** What to do **
Arrange the lines from the start of the material through the line containing "clics modifier le", inclusive, as a JSON list of strings, one string per line, with blank lines omitted. Leave the pictures out of your answer.

####################

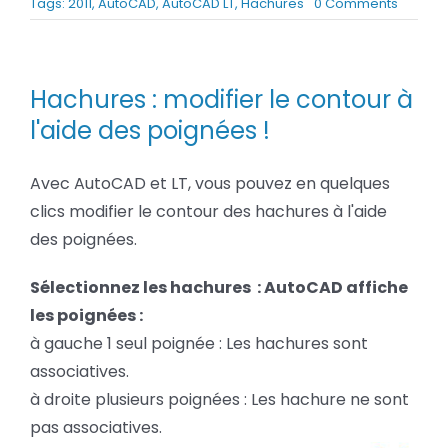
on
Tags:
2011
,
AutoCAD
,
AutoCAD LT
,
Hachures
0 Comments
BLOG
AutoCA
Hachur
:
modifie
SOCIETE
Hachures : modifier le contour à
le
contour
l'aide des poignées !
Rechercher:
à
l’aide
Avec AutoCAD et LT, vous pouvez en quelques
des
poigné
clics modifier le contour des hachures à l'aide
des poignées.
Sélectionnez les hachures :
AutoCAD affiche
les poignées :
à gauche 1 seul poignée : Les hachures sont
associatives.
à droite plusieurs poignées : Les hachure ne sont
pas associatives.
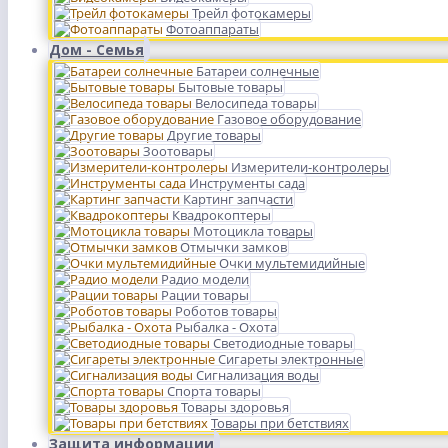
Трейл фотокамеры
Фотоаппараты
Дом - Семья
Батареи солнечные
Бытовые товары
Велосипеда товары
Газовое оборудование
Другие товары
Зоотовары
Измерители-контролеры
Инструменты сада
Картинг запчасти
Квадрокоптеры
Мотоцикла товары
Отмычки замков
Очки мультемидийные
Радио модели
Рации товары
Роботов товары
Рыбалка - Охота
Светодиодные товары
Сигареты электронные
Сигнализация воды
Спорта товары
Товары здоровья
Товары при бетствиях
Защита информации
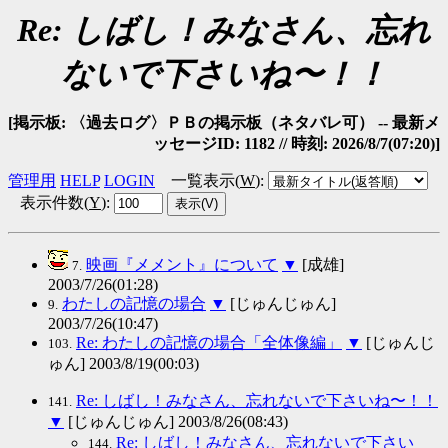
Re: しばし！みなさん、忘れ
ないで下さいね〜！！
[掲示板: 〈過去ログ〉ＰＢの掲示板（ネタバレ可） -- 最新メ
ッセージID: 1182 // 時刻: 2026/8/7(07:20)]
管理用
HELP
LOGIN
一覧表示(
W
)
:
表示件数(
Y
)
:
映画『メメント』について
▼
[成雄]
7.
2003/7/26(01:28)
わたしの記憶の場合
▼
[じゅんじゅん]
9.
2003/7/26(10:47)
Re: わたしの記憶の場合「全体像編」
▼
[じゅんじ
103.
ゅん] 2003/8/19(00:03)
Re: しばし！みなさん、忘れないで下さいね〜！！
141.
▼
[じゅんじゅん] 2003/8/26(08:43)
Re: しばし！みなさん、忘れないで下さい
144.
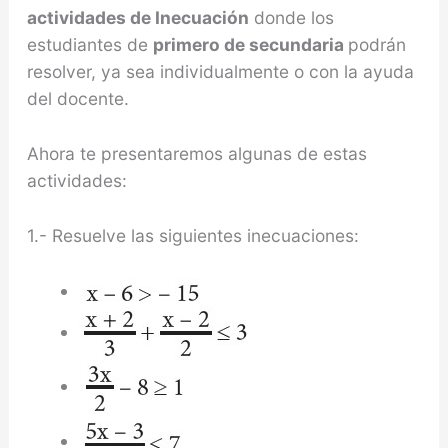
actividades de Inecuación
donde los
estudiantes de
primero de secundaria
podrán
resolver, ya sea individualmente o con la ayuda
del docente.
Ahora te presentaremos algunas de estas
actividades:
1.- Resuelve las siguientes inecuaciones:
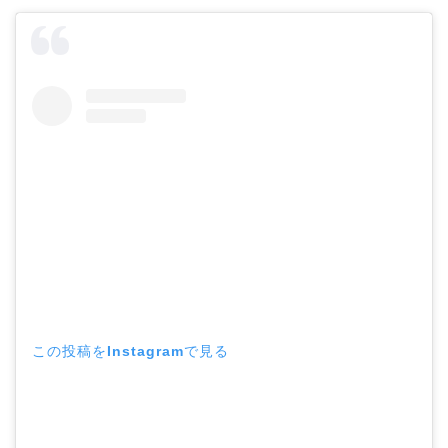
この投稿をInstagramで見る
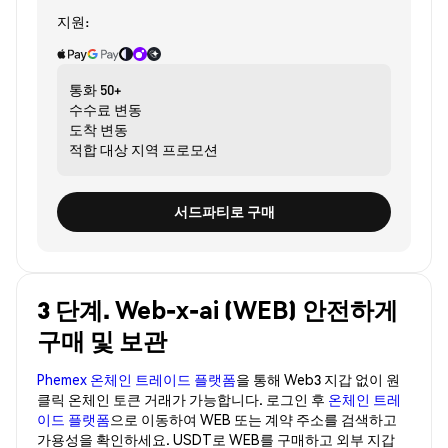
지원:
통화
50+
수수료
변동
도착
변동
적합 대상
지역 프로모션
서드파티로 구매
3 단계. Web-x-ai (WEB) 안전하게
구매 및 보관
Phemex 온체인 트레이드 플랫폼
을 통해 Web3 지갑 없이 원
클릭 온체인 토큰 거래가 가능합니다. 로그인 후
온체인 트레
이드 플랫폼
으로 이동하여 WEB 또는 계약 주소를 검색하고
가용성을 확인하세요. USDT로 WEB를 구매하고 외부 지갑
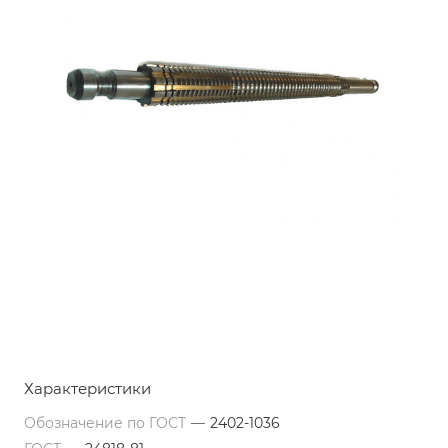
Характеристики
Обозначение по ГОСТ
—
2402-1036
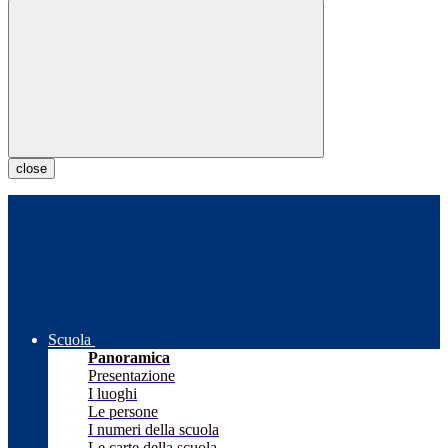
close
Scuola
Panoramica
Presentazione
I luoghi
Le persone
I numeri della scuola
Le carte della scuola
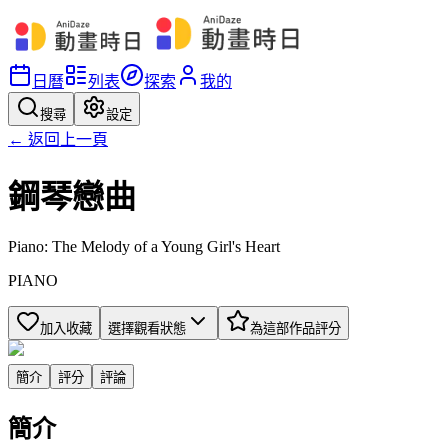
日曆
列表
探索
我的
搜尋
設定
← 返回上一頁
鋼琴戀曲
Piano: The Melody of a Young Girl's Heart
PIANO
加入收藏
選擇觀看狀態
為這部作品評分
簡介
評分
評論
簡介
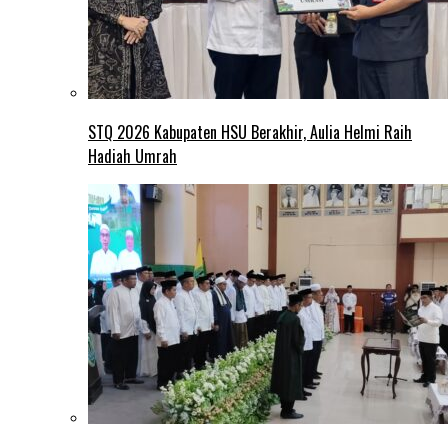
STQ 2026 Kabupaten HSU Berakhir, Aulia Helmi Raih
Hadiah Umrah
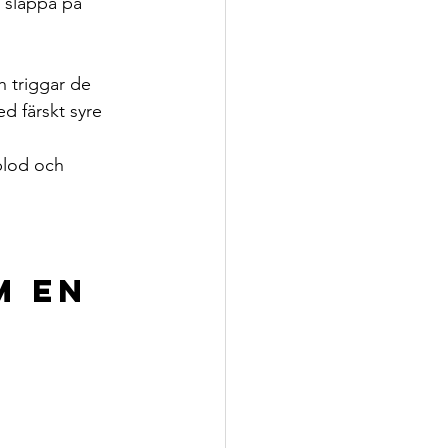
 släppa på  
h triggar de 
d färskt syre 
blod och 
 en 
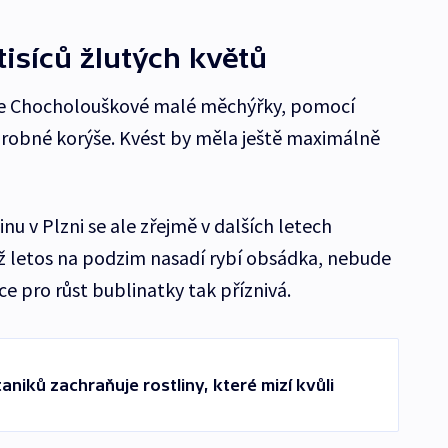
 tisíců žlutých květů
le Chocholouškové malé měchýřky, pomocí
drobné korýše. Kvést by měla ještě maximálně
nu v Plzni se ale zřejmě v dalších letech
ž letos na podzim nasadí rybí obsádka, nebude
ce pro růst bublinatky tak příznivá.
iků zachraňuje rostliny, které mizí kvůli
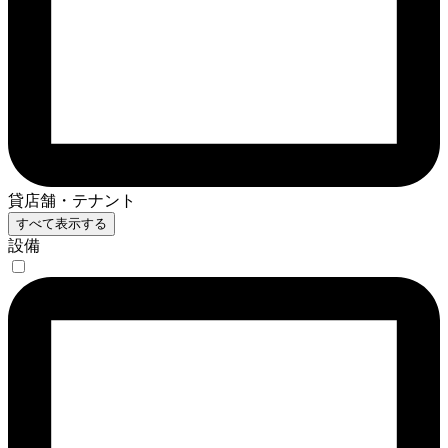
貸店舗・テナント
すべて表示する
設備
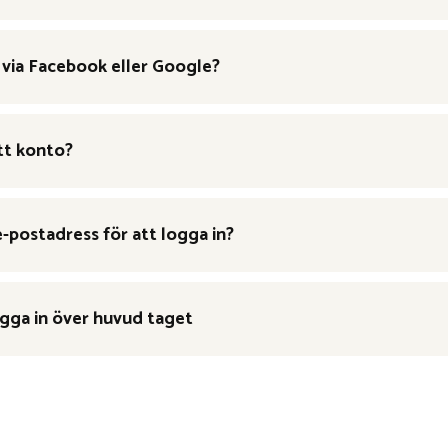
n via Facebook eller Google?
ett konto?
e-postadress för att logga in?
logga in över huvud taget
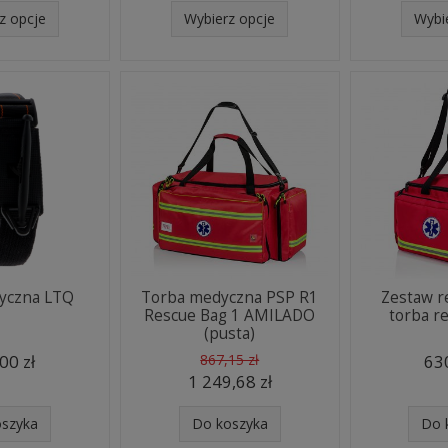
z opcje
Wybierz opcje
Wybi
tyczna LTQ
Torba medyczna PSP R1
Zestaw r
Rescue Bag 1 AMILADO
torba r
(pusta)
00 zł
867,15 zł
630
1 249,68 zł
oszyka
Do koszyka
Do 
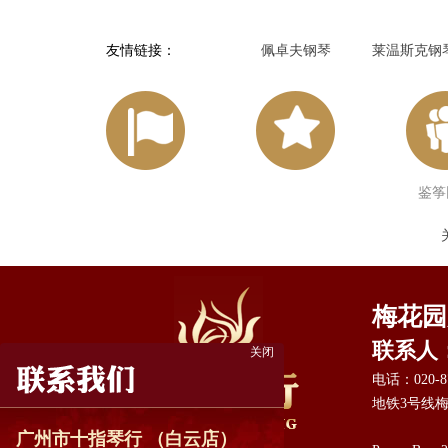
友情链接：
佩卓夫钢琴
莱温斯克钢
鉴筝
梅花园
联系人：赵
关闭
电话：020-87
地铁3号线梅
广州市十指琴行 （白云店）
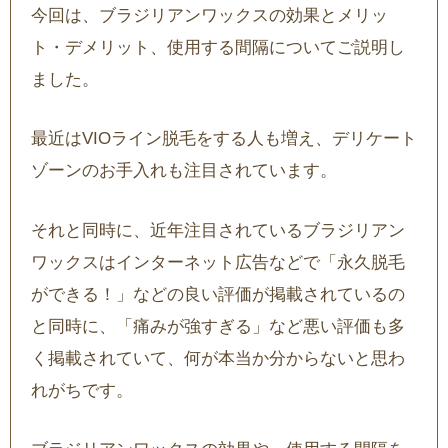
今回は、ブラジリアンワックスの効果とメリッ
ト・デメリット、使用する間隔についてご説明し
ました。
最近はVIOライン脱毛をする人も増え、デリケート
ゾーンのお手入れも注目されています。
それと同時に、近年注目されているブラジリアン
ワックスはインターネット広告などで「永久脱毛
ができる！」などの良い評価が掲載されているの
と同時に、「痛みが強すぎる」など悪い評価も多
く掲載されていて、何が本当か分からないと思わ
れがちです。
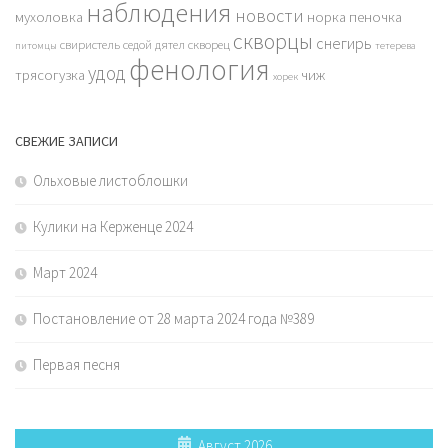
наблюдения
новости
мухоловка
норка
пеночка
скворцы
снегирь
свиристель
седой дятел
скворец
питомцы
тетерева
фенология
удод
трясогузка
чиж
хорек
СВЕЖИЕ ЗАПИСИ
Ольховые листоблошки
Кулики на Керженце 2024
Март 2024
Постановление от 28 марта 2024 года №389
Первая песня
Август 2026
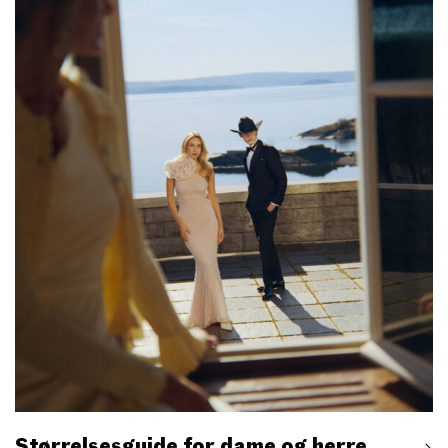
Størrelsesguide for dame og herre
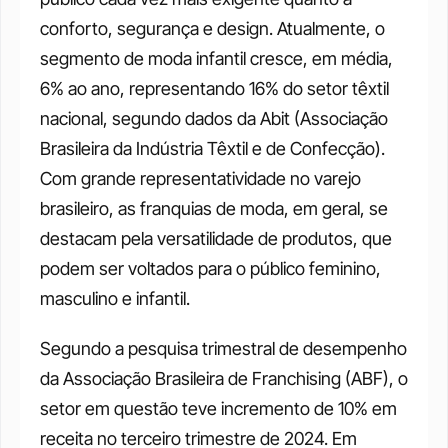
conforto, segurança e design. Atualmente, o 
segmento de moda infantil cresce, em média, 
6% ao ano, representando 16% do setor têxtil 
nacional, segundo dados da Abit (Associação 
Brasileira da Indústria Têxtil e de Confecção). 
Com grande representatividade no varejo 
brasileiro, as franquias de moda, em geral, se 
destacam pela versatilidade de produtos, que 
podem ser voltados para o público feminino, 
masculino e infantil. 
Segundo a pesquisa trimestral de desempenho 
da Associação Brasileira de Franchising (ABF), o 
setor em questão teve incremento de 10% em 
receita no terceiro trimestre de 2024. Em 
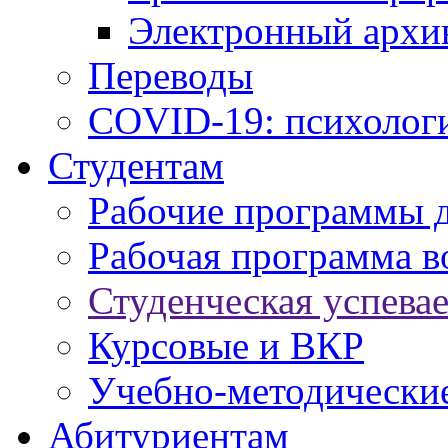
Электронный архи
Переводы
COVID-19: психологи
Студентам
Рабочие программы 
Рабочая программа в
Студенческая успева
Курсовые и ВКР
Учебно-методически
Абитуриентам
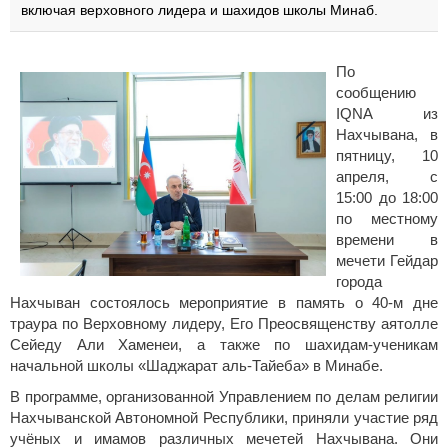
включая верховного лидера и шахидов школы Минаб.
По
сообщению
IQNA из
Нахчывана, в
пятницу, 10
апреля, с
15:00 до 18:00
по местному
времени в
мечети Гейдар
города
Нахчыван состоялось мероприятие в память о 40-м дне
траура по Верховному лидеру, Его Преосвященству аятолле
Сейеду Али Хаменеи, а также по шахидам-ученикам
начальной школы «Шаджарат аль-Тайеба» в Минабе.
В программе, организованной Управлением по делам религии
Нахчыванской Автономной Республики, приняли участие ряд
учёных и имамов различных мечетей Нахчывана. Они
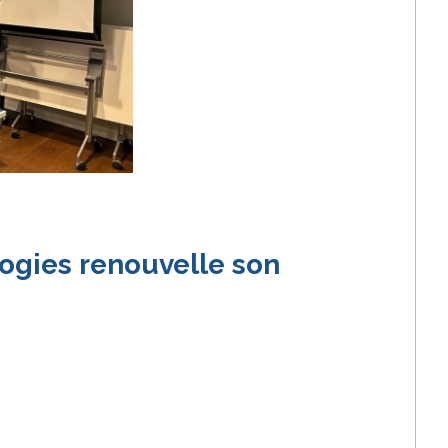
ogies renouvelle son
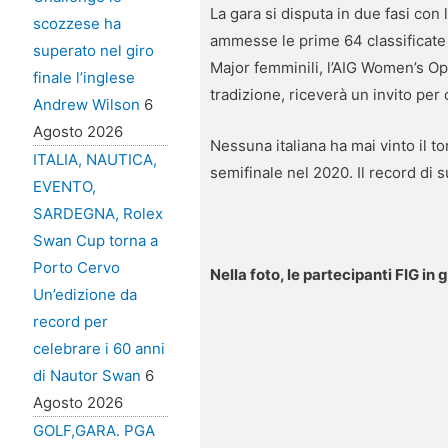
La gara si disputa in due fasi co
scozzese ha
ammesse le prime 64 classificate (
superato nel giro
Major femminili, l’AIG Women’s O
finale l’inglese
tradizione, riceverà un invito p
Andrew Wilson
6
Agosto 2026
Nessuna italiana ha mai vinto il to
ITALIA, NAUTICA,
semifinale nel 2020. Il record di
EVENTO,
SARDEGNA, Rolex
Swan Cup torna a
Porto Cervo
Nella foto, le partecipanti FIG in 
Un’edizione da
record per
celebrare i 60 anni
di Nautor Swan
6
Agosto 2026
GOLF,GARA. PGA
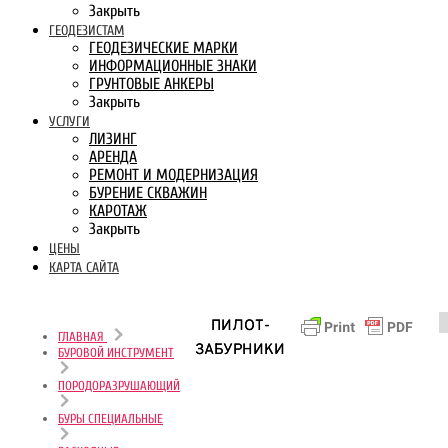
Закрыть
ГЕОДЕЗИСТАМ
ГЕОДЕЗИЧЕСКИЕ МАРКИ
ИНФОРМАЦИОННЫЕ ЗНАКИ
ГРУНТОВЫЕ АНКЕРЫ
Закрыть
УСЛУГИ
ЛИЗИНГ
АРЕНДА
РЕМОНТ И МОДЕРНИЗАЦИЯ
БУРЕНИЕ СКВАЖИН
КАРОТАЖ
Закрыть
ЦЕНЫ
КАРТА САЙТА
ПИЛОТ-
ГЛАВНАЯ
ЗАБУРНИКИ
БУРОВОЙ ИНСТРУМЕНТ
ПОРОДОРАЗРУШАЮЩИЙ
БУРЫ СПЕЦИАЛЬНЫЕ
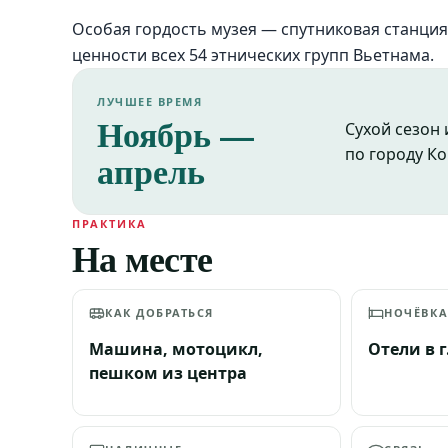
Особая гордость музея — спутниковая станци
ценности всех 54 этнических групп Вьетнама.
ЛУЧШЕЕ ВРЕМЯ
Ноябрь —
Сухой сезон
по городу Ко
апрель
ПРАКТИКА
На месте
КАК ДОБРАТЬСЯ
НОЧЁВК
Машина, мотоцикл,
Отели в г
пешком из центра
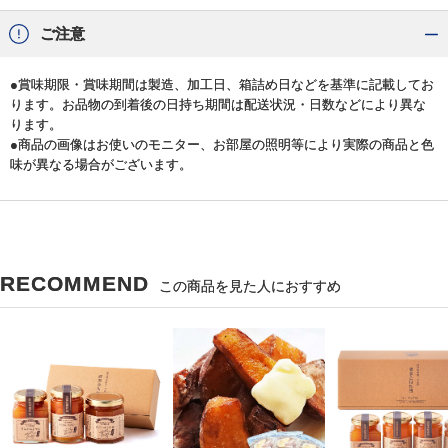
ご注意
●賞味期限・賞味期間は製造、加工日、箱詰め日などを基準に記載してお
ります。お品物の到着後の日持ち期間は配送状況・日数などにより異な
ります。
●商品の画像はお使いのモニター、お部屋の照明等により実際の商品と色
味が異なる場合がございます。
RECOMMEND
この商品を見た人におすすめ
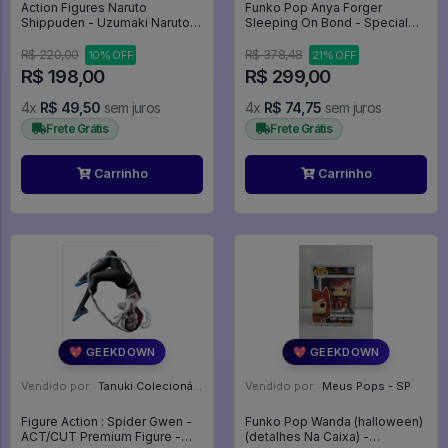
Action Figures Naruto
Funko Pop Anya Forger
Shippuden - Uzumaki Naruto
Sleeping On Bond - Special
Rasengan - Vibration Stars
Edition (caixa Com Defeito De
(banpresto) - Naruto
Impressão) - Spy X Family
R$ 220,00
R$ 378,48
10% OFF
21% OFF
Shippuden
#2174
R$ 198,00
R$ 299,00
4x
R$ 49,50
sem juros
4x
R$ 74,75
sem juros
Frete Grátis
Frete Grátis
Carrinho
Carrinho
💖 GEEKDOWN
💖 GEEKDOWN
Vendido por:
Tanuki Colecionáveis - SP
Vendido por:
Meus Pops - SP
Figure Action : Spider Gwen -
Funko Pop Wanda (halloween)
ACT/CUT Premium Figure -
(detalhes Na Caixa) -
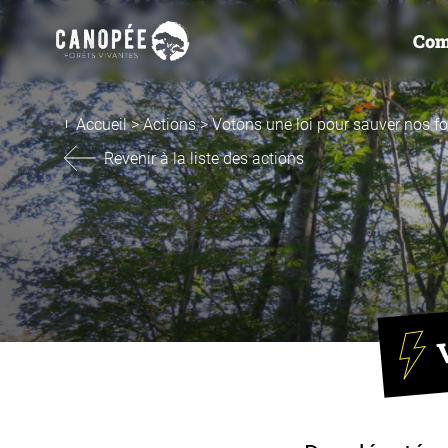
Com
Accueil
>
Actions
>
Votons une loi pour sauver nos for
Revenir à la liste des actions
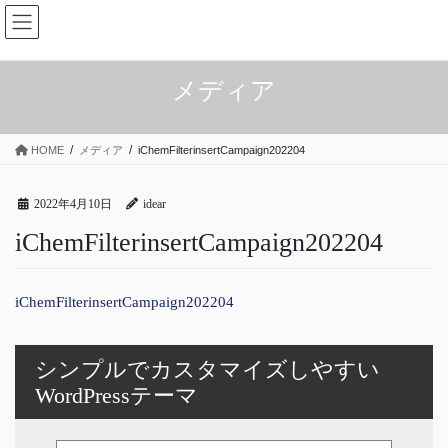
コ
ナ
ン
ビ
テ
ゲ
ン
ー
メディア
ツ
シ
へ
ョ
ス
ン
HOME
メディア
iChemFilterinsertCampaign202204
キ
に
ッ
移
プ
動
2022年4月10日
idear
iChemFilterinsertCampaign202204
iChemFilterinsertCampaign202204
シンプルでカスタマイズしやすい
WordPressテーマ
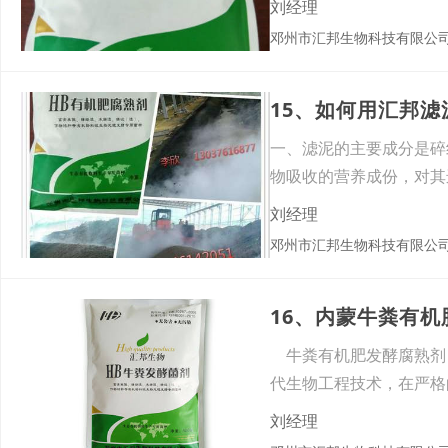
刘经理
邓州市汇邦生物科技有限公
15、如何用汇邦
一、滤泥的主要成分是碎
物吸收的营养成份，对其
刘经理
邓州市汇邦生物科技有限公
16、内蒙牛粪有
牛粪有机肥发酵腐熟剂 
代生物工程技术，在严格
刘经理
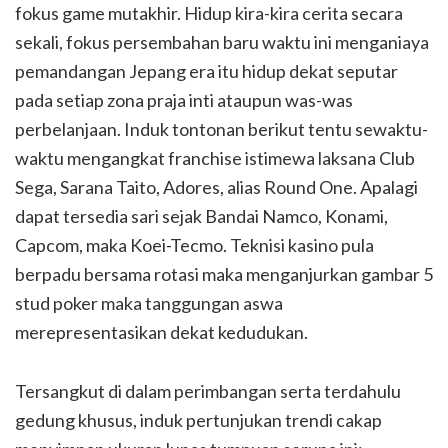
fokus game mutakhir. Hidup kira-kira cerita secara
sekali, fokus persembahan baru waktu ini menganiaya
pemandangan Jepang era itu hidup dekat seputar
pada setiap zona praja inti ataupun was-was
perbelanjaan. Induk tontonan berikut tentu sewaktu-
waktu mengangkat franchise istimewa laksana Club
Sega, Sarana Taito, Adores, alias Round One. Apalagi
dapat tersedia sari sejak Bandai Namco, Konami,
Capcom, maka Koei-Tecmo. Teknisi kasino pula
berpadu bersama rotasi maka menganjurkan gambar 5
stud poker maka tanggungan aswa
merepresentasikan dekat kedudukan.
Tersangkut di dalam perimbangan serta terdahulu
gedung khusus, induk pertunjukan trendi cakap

####################

** Task output **
[
  "on",
  "Tags:",
  "2011",
  ",",
  "AutoCAD",
  ",",
  "AutoCAD LT",
  ",",
  "Hachures",
  "0 Comments",
  "BLOG",
  "AutoCA",
  "Hachur",
  ":",
  "modifie",
  "SOCIETE",
  "Hachures : modifier le contour à",
  "le",
  "contour",
  "l'aide des poignées !",
  "Rechercher:",
  "à",
  "l’aide",
  "Avec AutoCAD et LT, vous pouvez en quelques",
  "des",
  "poigné",
  "clics modifier le contour des hachures à l'aide"
]